I motivi esposti dal
ricorrente sono stati ritenuti infondati dalla Corte di Cassazione che ha
quindi rigettato il ricorso. Con riferimento, in particolare, alla posizione di
garanzia riconosciutagli dalla Corte di Appello la suprema Corte ha condiviso
il richiamo dalla stessa operato alla giurisprudenza costante secondo cui, “
ai fini della prova della funzione di preposto,
o comunque di supremazia rispetto al lavoratore, non è richiesto un elemento
probatorio documentale o formale, potendo il giudice del merito fondare il
proprio convincimento, così come è avvenuto nella concreta fattispecie, anche
su un compendio probatorio costituito da testimonianze e/o accertamenti fattuali,
così come precisato nella giurisprudenza di questa Corte”. “
E’ stato altresì affermato dalla Suprema
Corte”, ha così proseguito la Sez. IV, “
che
la qualifica di preposto deve essere riconosciuta con riferimento alle mansioni
effettivamente svolte nell'impresa, a prescindere da formali qualificazioni
giuridiche (Sez. 4, Sentenza n. 38691 del 28/09/2010 Ud. ,Rv. 248860)”.
Secondo la suprema
Corte, quindi, il ricorrente ha sovrapposto la figura del preposto "di
diritto", corrispondente alla definizione normativa di cui all’art. 2 del D.
Lgs. n. 81, a quella del " preposto
di fatto". Se per la prima, ha precisato la Sez. IV, è necessario, tra
l'altro, che egli abbia ricevuto un incarico dal datore di lavoro e che abbia
ricevuto direttive per l'esecuzione dei lavori, nel caso di assunzione di fatto
la posizione di garanzia deriva dal concreto espletamento dei poteri tipici del
preposto senza che vi sia una preliminare investitura da parte del datore di
lavoro. Quanto sopra si ricava, oltre che da una analisi strutturale del
fenomeno, dalla lettura dell’art. 299 del D. Lgs. n. 81/2008 in base al quale
"
le posizioni di garanzia relative
ai soggetti di cui all'art. 2, comma 1, lett. b), d) ed e), gravano altresì su
colui il quale, pur sprovvisto di regolare investitura, eserciti in concreto i
poteri giuridici riferiti a ciascuno dei soggetti ivi definiti". Né,
per gli stessi motivi, ha sostenuto ancora la suprema Corte, sarebbe stato pertinente
il richiamo alla disciplina della delega di funzioni di cui all’art. 16 del D. Lgs.
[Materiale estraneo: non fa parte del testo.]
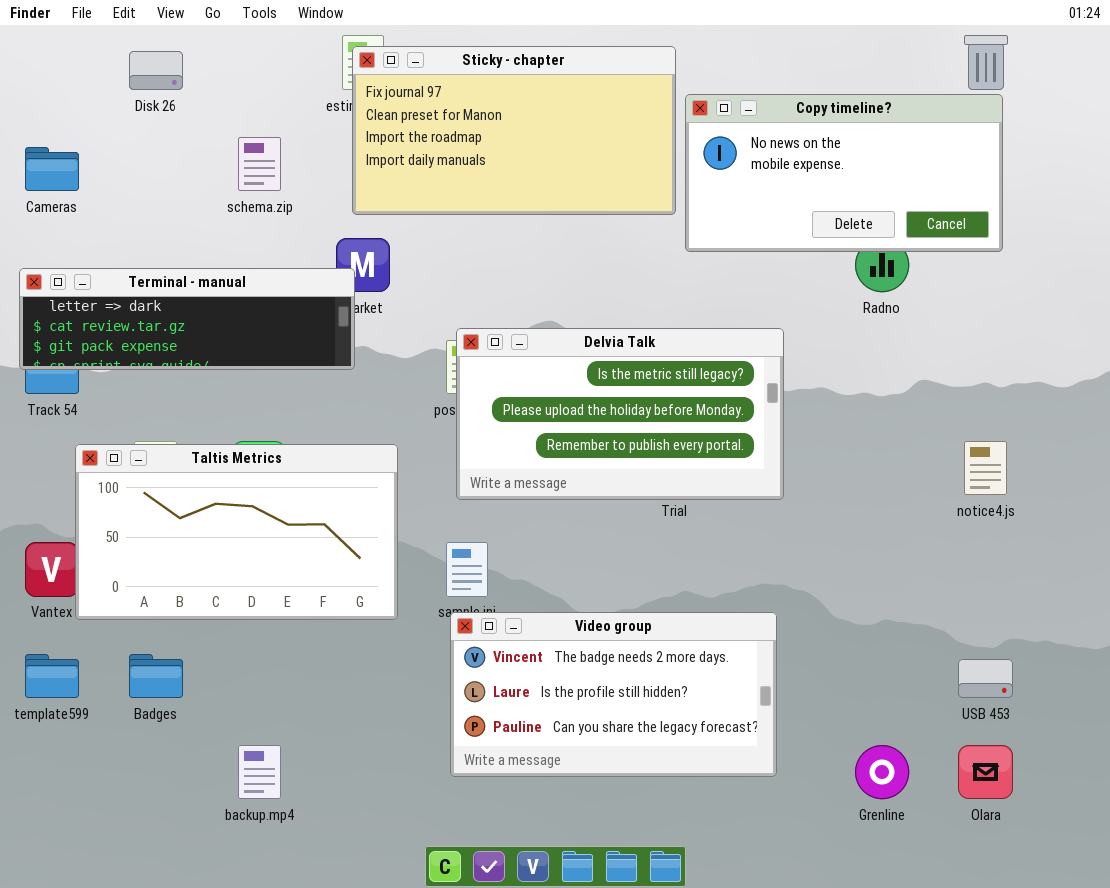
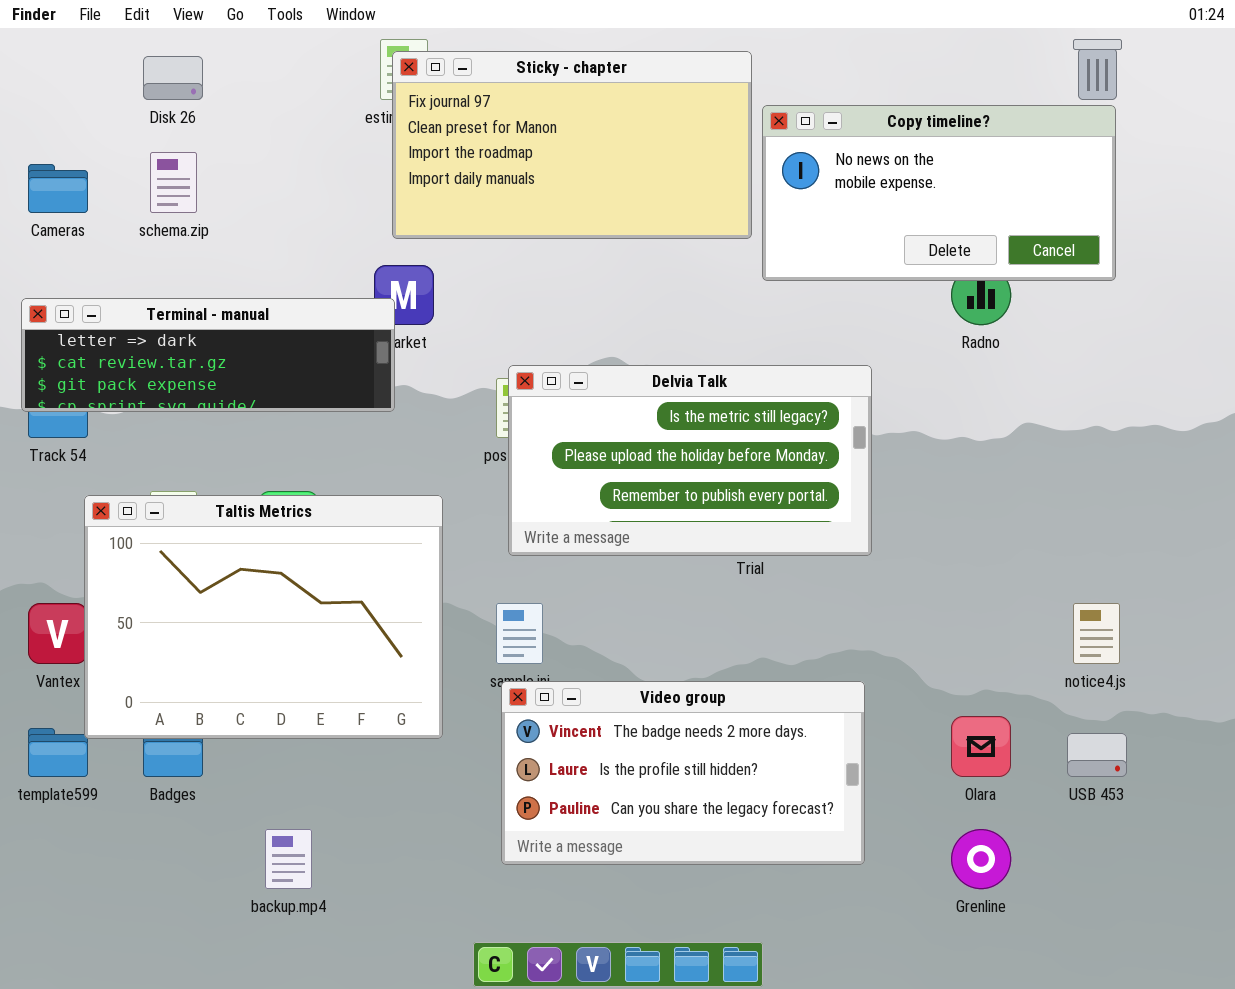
schema.zip: [238,137,281,191] -> [150,152,197,213], moved
notice4.js: [964,441,1007,495] -> [1073,603,1120,664], moved
Taltis Metrics: [75,444,398,620] -> [84,495,443,739], resized
Olara: [958,745,1013,799] -> [951,716,1011,777], moved

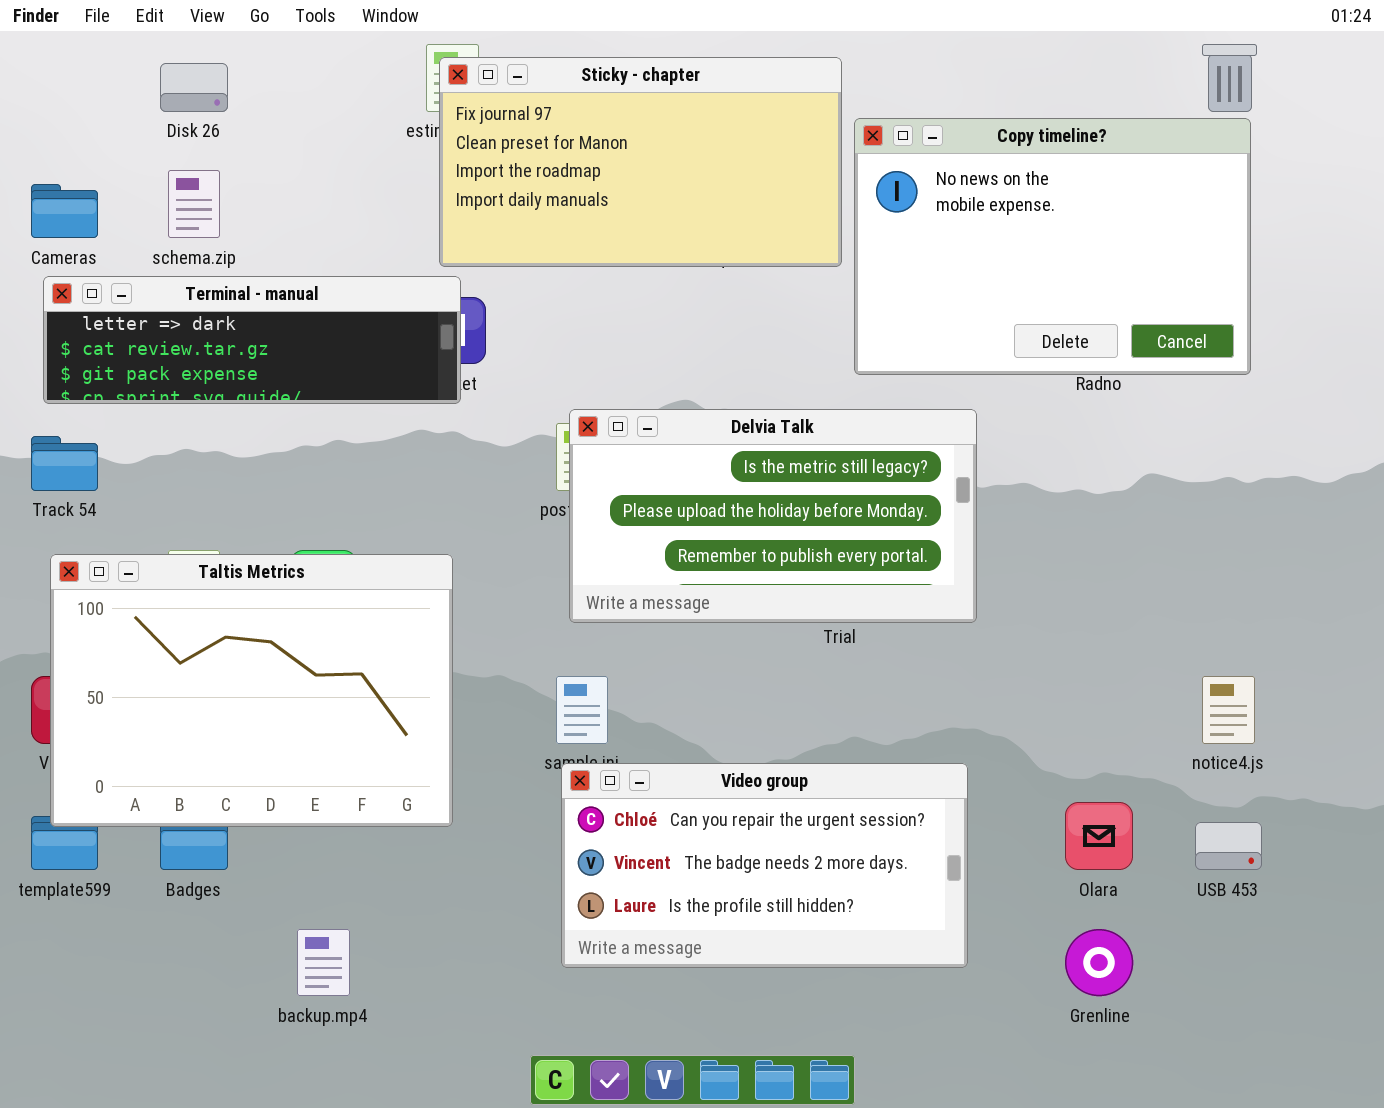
Copy timeline?: [762,105,1116,281] -> [854,118,1251,375], resized
Terminal - manual: [21,298,395,412] -> [43,276,461,404], moved
Taltis Metrics: [84,495,443,739] -> [50,554,453,827], moved
Video group: [501,681,865,865] -> [561,763,968,968], scrolled up 1 row

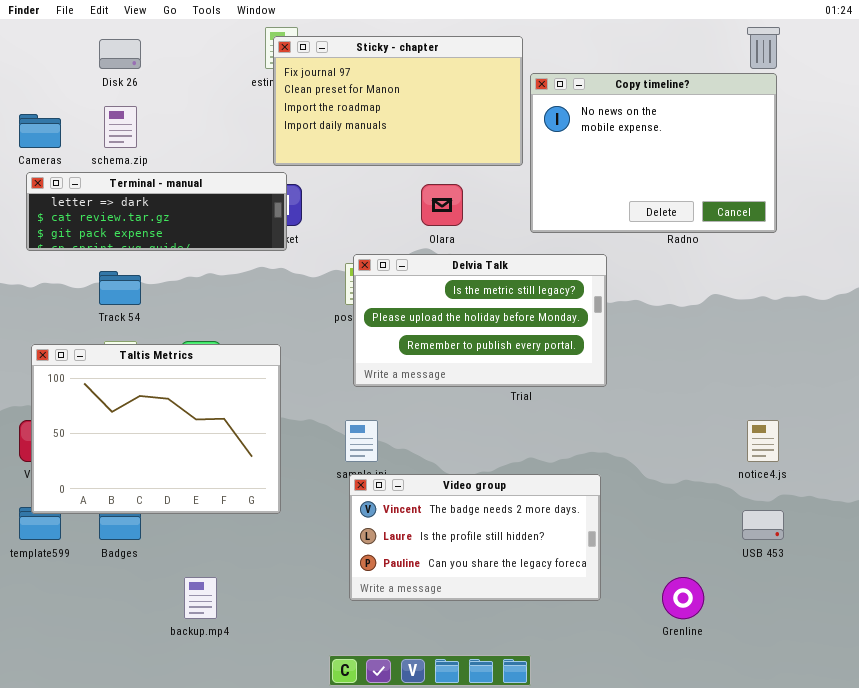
Track 54: [31,436,98,491] -> [99,271,141,305], moved
Video group: [561,763,968,968] -> [349,474,601,601], scrolled down 1 row
Olara: [1065,802,1133,870] -> [421,184,463,226], moved

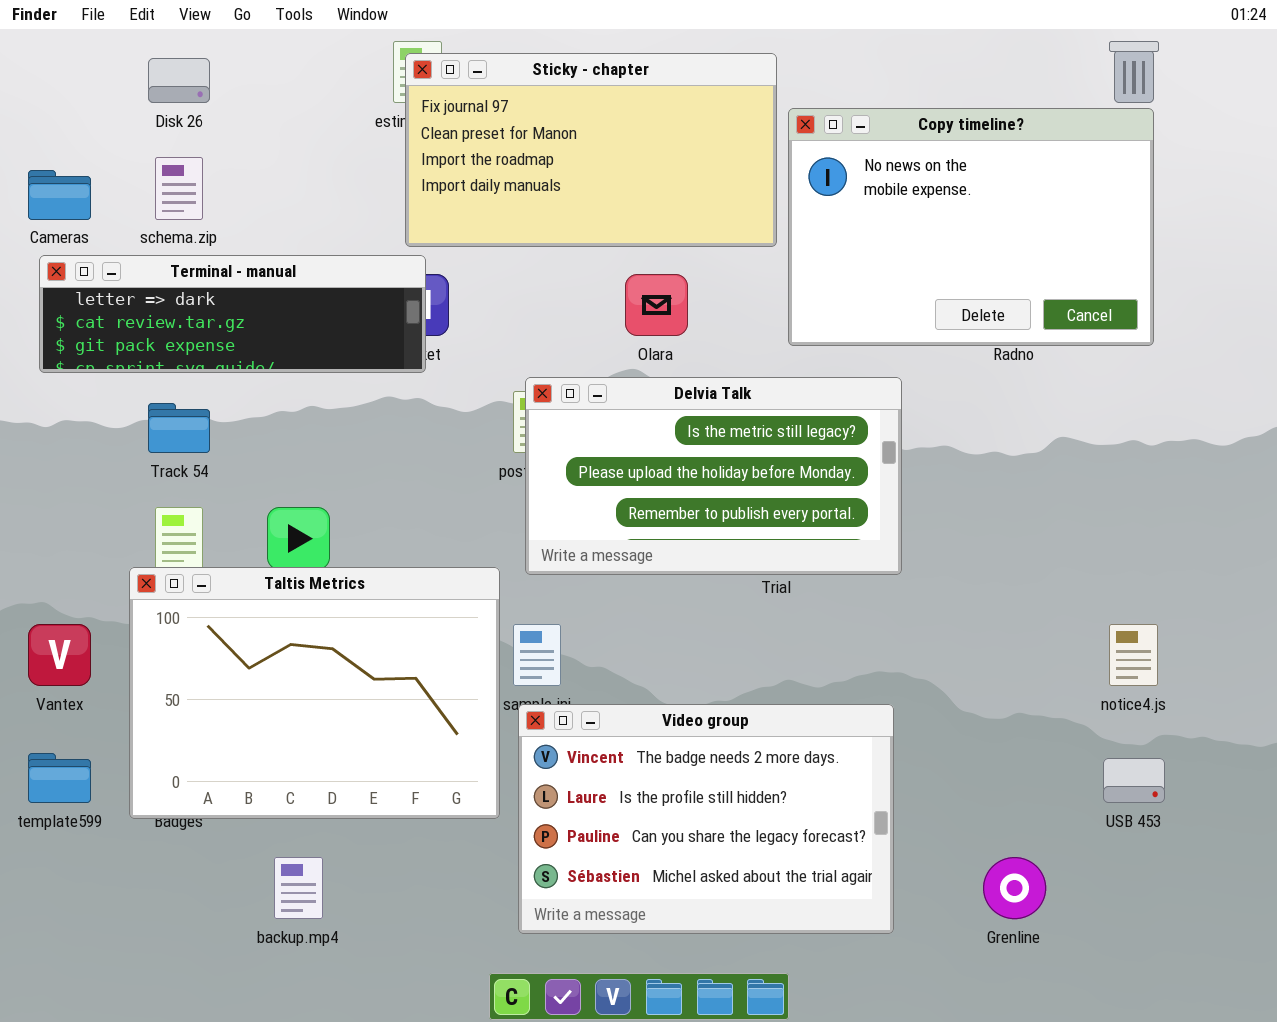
Taltis Metrics: [31,344,281,514] -> [129,567,500,819], moved
Video group: [349,474,601,601] -> [518,704,894,934], resized

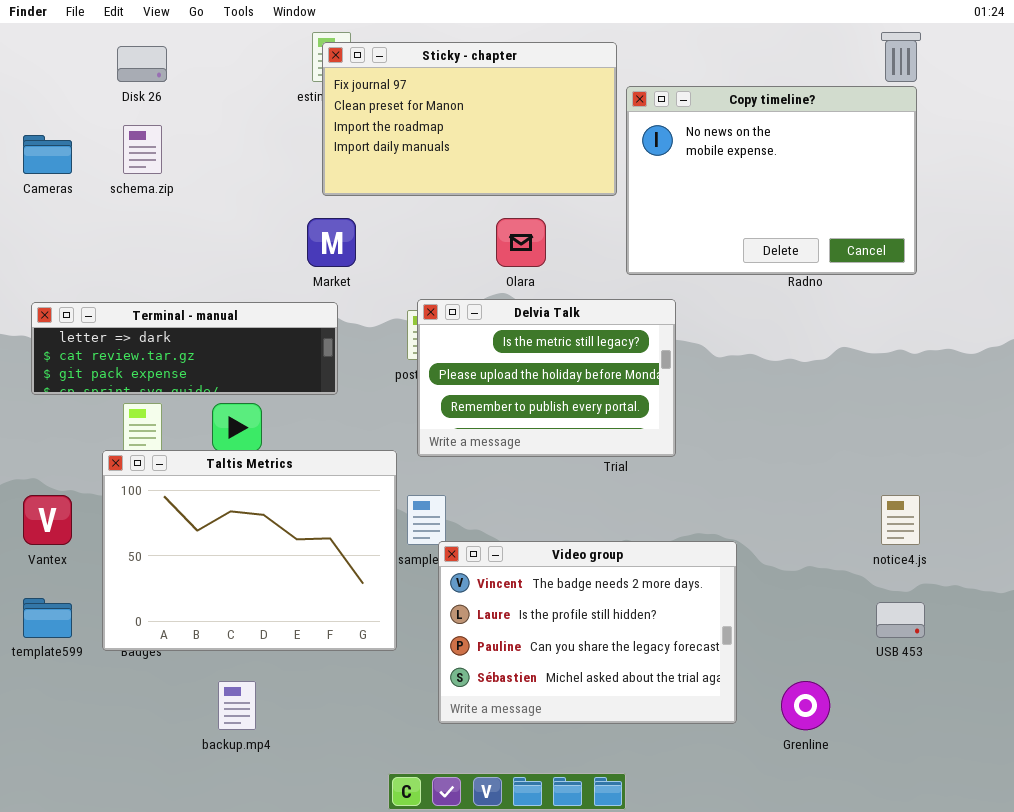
Terminal - manual: [39,255,426,373] -> [31,302,338,395], moved
Delvia Talk: [525,377,902,575] -> [417,299,676,457], resized
Video group: [518,704,894,934] -> [438,541,737,724], moved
n. 81/2008 perché occorre tenere distinta la tematica della delega di funzioni
prevenzionistiche, la quale richiede per la sua efficacia la ricorrenza dei
requisiti esplicitamente elencati dal menzionato art. 16, da quella evocata dal
"principio di effettività". Infatti, ha così proseguito la suprema
Corte, in tema di tutela della sicurezza e della salute dei lavoratori può
affermarsi che il principio di effettività, se vale ad elevare a garante colui
che di fatto assume e svolge i poteri del datore di lavoro, del dirigente o del
preposto, non vale a rendere efficace una delega priva dei requisiti di legge e
se nonostante tale carenza il delegato verrà chiamato a rispondere del proprio
operato sarà in quanto egli ha assunto di fatto i compiti propri del datore,
del dirigente o del preposto, e non per la esistenza di una delega
strutturalmente difforme dal modello normativo. Di conseguenza il delegante
"imperfetto" manterrà su di sé tutte le funzioni prevenzionistiche
che l'atto non è valso a trasferire ad altri e i suoi doveri non si ridurranno
all'obbligo di vigilanza di cui all'art. 16 del citato D. Lgs. n. 81/2008.
La Corte di Cassazione
ha condiviso quindi le conclusioni alle quali era pervenuta la Corte territoriale
la quale, facendo proprio l'impianto motivazionale del primo giudice, aveva
precisato analiticamente le ragioni per le quali aveva ritenuto che l’imputato,
nello svolgere le funzioni di capocantiere, avesse assunto di fatto il ruolo di preposto del
datore di lavoro e avesse assunto in concreto le sue responsabilità.